Web strategies are only as good as the page that your visitor lands on. Quite simply put, this means that website optimisation needs to form part of the very core of your website strategy. In fact, landing page optimisation is only one small aspect of a far greater picture that many marketers have not yet started thinking of as holistically as they should.
Looking at it laterally, landing page optimisation forms part of the user experience which is a very long chain, that has your specific landing pages as only one aspect of this value chain. Every part of your website strategy needs to be tested and optimised to ensure that the user experience remains at a high level throughout.
From the very first time a consumer interacts with your brand right through to after sale and repeat business. The experience that they have with your brand is incredibly important to how they will perceive your brand and then promote it.
From when you initially start putting together your web strategy ad indeed your overall marketing strategy; your user experience always needs to be part of your thinking.

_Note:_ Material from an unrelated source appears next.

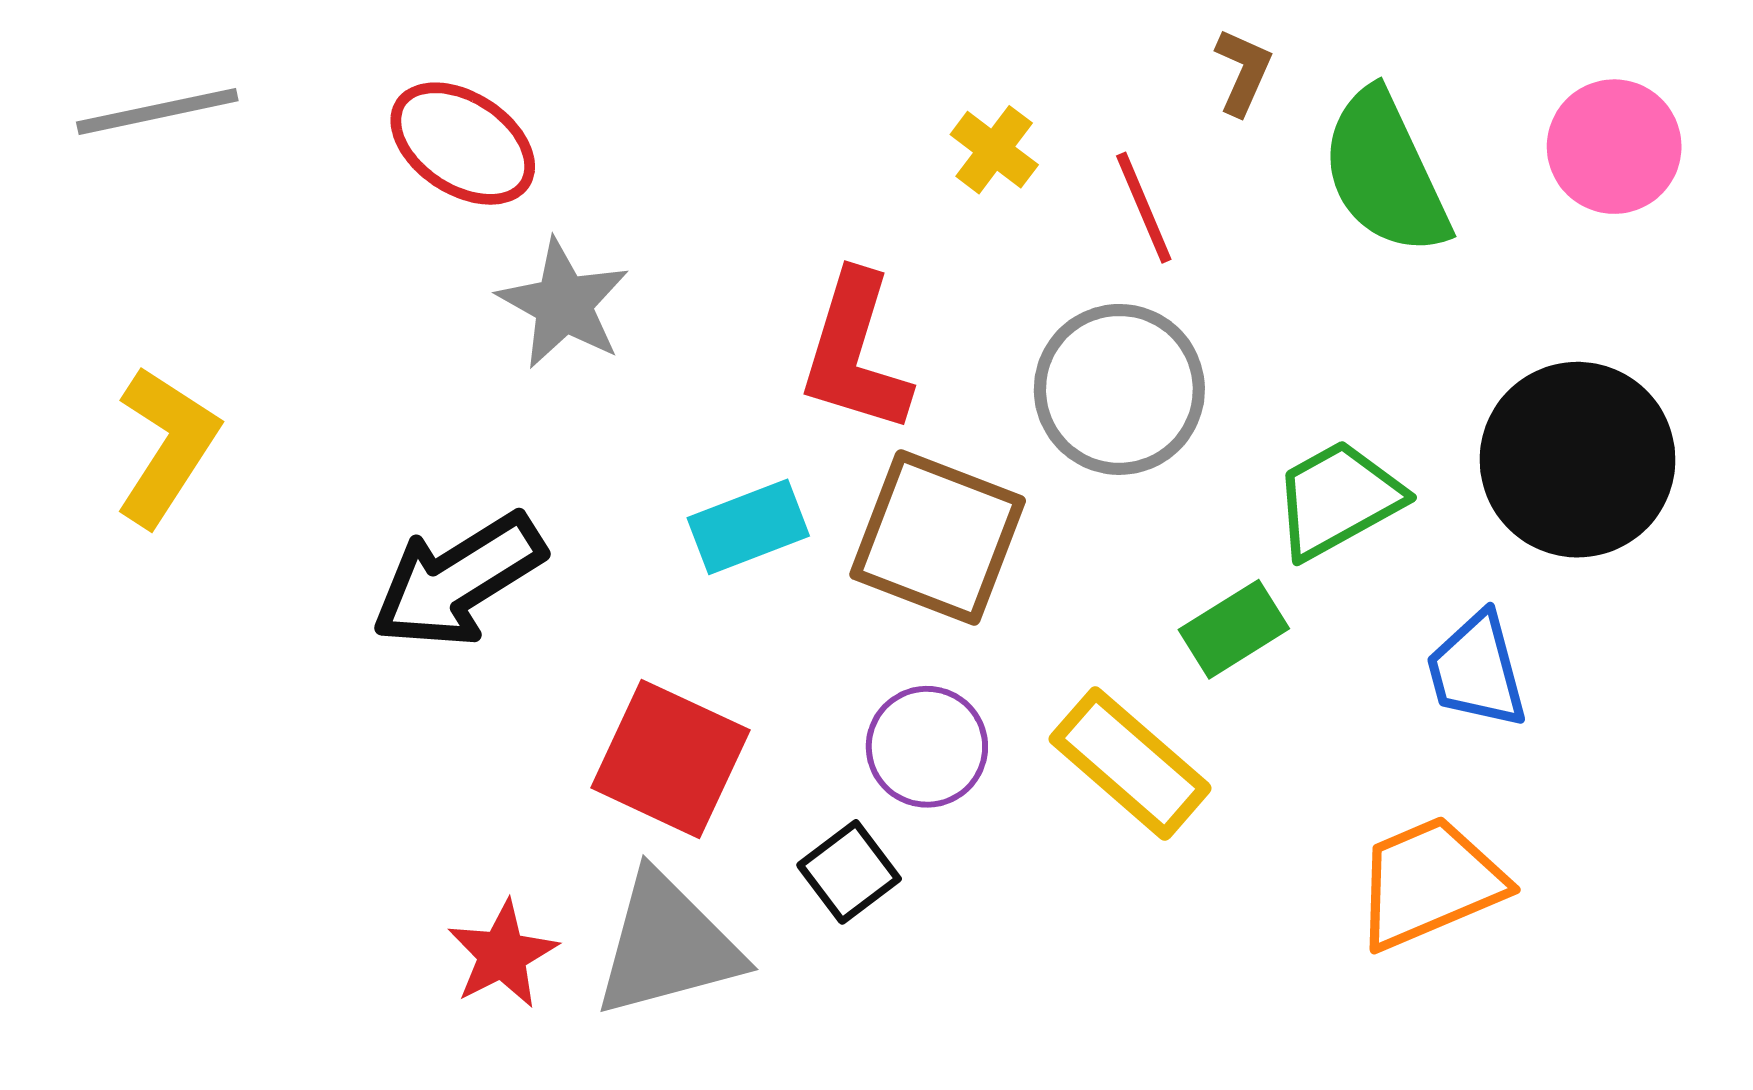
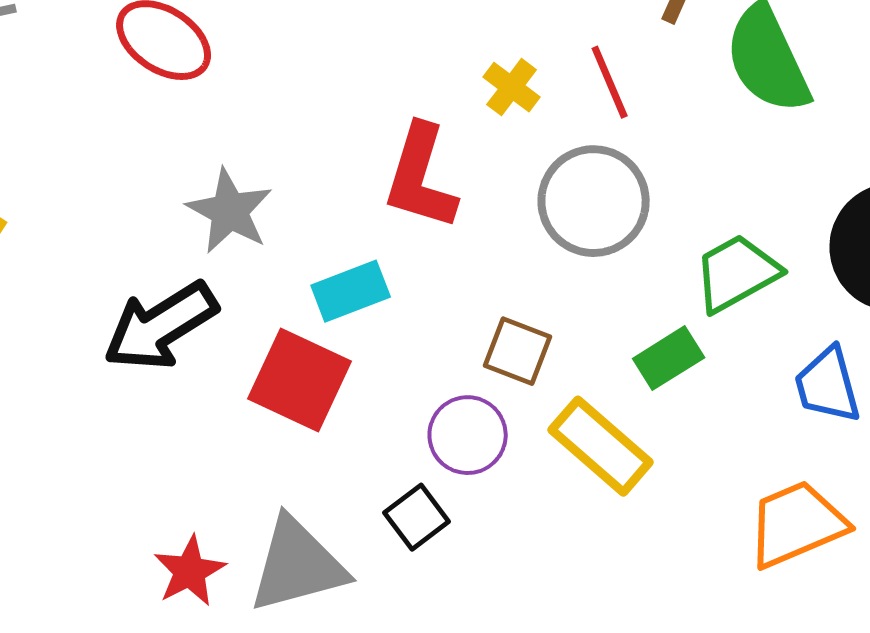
yellow cross: (994, 150) -> (512, 87), moved
gray star: (564, 304) -> (230, 211), moved
brown square: (938, 538) -> (518, 351), moved, size x0.6
red square: (670, 759) -> (300, 380), moved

The user experience design methodology, in its simplest form, is made up of three main components: context, content and users.
Each of these components combine to form how a user will experience any and all interactions they have with your brand.
A user has their own paradigm and personal bias, which means that they are going to think and see things in a certain light. The content that you write needs to be compelling enough to ensure that you are giving viable and credible reasons to evoke an emotional, or rational response as to why a user must take action. If not, at the very least your content needs to take cognizance of your brand’s existence.
Lastly, the context of where your brand is being showcased will combine with the aforementioned and lend its own weight to whether or not you are further entrenching your brand, or distancing it from favour. Yes, while your content adds to your brand, the context of where your brand is being featured also has an effect; it further entrenches or distances your brand from customer favour.
Google Website Optimiser is a perfect tool for AB Testing — which is creating two versions of the same page for different groups of users — and Multivariate Testing — when more than one component of your website is tested in a live environment — your landing pages. However, I feel that user experience starts and ends very far away from your landing page. Attention needs to be paid at each and every point along the value chain where your brand is touched by a consumer.
To finish off the metaphor. If landing pages are the landing lights to guide a purchase; then air traffic control and radio beacons are adverts and marketing; and baggage claim your after sales service.